● **JOB**
Please give nothing except the number of lines in the records below that include the word "Binge".

------ RECORD EXTRACTS

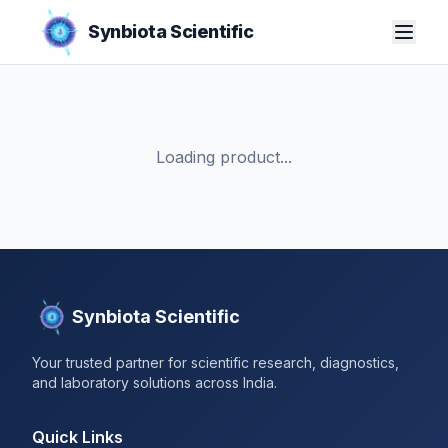
Synbiota Scientific
Loading product...
Synbiota Scientific
Your trusted partner for scientific research, diagnostics,
and laboratory solutions across India.
Quick Links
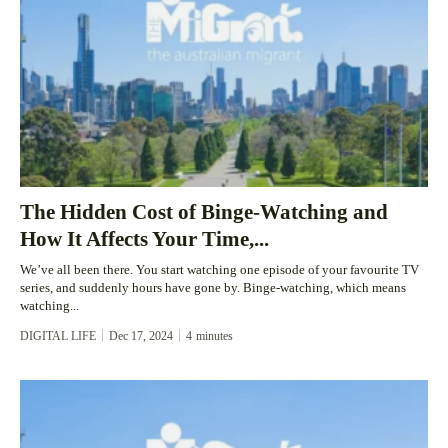
The Hidden Cost of Binge-Watching and
How It Affects Your Time,...
We’ve all been there. You start watching one episode of your favourite TV
series, and suddenly hours have gone by. Binge-watching, which means
watching...
DIGITAL LIFE
Dec 17, 2024
4
minutes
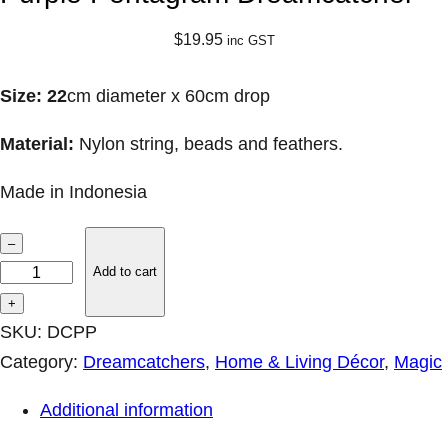
$
19.95
inc GST
Size: 22
cm diameter x 60cm drop
Material:
Nylon string, beads and feathers.
Made in Indonesia
P
–
u
Add to cart
r
+
p
SKU:
DCPP
l
Category:
Dreamcatchers
, 
Home & Living Décor
, 
Magic
e
Additional information
P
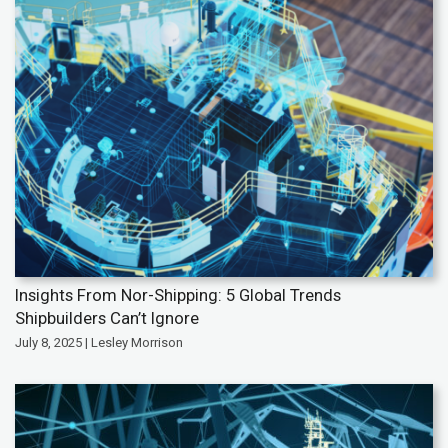
Insights From Nor-Shipping: 5 Global Trends
Shipbuilders Can’t Ignore
July 8, 2025 | Lesley Morrison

------------

● **SOLVED PROBLEM**
2